L’écriture viendrait noter ces expériences, concrètes et physiques, imaginaires ou fantasmées, synthèse de rencontres, condensation des affrontements, de tendresse et de force, où dans le va-et-vient acharné de l’homme contre l’homme se dirait une part de la vie éprouvée. Au réalisme de façade de Combat de nègre et de chiens, au cadre allégorique de Quai Ouest, succède le champ géométrique et théorique de Dans la solitude des champs de coton. Un vaste espace, dont le terme est défini par l’absence de terminaisons singulières, singulier justement en son usage et non pas dans sa détermination ; espace, ou plutôt territoire, comme pour des animaux qui le partagent et se l’approprient en fonction de telle ou telle pratique : le lieu de la pièce sera celui qui désigne le non-lieu par excellence, terre des trafics en dehors des trafics autorisés, no man’s land surgi dès lors que deux hommes se croisent et le peuplent pour échanger ce qui n’est pas licite : le deal.
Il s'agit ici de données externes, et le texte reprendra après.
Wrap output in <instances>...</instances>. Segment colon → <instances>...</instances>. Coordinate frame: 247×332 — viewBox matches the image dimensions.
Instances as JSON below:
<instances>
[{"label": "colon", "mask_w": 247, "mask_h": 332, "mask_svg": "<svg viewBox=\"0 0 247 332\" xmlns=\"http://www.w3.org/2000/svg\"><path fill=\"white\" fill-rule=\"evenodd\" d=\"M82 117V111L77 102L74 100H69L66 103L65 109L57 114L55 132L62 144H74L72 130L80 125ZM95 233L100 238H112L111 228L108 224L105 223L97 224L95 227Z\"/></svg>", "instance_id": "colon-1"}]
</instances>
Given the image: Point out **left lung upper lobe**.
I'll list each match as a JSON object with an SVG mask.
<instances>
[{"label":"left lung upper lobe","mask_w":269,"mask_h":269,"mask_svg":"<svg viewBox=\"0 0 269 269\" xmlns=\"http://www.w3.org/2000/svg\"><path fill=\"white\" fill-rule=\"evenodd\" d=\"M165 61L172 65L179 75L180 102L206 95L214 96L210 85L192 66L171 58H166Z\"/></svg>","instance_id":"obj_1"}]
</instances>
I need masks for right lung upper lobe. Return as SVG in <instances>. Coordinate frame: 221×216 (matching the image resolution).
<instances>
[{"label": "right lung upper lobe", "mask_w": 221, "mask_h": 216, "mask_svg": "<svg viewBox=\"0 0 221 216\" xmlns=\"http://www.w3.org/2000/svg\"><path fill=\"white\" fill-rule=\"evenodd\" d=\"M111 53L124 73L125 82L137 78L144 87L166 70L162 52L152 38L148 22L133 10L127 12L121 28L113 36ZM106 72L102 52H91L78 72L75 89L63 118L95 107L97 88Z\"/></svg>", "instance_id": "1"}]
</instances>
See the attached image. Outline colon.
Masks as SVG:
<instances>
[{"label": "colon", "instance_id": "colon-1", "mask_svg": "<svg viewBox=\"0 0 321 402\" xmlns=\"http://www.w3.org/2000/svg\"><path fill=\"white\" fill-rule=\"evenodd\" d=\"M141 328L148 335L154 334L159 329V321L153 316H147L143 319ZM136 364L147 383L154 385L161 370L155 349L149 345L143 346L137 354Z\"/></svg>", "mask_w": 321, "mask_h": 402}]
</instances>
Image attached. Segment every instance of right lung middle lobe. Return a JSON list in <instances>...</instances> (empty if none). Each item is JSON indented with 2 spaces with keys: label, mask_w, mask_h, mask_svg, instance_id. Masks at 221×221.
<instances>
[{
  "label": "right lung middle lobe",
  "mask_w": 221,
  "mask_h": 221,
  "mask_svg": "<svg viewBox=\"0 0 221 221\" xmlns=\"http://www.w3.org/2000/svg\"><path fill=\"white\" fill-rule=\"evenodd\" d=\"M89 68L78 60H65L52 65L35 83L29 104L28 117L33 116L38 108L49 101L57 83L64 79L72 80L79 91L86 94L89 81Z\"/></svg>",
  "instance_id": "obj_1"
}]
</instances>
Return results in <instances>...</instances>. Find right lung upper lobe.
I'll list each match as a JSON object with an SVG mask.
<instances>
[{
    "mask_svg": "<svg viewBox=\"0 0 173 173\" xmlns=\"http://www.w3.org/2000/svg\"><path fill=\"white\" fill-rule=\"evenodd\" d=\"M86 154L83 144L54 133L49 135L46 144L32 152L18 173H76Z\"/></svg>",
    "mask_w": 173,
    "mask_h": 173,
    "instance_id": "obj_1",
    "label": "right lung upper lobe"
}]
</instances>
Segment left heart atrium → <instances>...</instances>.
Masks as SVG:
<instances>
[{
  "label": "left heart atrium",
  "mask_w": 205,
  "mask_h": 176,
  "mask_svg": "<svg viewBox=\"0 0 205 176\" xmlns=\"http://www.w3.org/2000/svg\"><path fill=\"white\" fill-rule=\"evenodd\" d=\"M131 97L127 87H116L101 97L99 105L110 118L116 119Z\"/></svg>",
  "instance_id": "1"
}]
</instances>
« Je n’ai jamais aimé les histoires d’amour. Ça ne raconte pas beaucoup de choses. Je ne crois pas au rapport amoureux en soi. (…) Quand vous voyez un couple, qu’ils n’arrêtent pas de s’engueuler, qu’ils sont odieux mutuellement, et qu’on vous explique, oui, mais ils s’aiment, je sais que les bras m’en tombent ! Ça recouvre quoi, le mot « amour », alors ? Ça recouvre tout, ça recouvre rien ! Si on veut raconter d’une manière un peu plus fine quand-même, on est obligé de prendre d’autres chemins. Je trouve que le deal, c’est quand-même un moyen sublime. Alors ça recouvre vraiment tout le reste [1] ! »

C’est bien parce que le deal « raconte » à la fois mieux et davantage qu’il jouit d’un privilège sur le sentiment. Terme ultime d’une dialectique sublime, le deal recouvre à la fois l’amour et l’hostilité, la parole et les malentendus, sans jamais être parole d’amour ou d’hostilité, mais pur espace de la parole qui s’établit : il nomme la relation dans ses contradictions — terme neutre qui, loin de neutraliser l’échange, le densifie et l’épaissit de possibilités qui en font la modalité plurielle de l’échange recouvrant tout.

La neutralisation agirait dès lors sur le terme de l’échange le plus objectif en apparence, et le plus intime en puissance : les relations d’affaires. Reste un cryptage : à force de nier la dimension sentimentale de la pièce, Koltès ne cesse d’attirer l’attention sur elle, et de désigner, comme un secret qu’il faudrait préserver, la puissance — comme une virtualité — érotique de cet échange. Et c’est justement à force de la nier qu’apparaîtra pour beaucoup : une scène de drague. Mais comment parler de l’homosexualité pour Koltès autrement que comme un sous-texte encore plein de non-dits, d’interdits, justement là où « l’inter-dit » serait cette parole de dissimulation et de révélation ? D’ailleurs, tout l’humour du texte résiderait à jouer avec ces références : ces jeux à double sens où chacun entend bien la parole de l’autre, mais où personne ne voudrait le concéder. Koltès ne semble ainsi pas dupe de son propre jeu avec ces implicites.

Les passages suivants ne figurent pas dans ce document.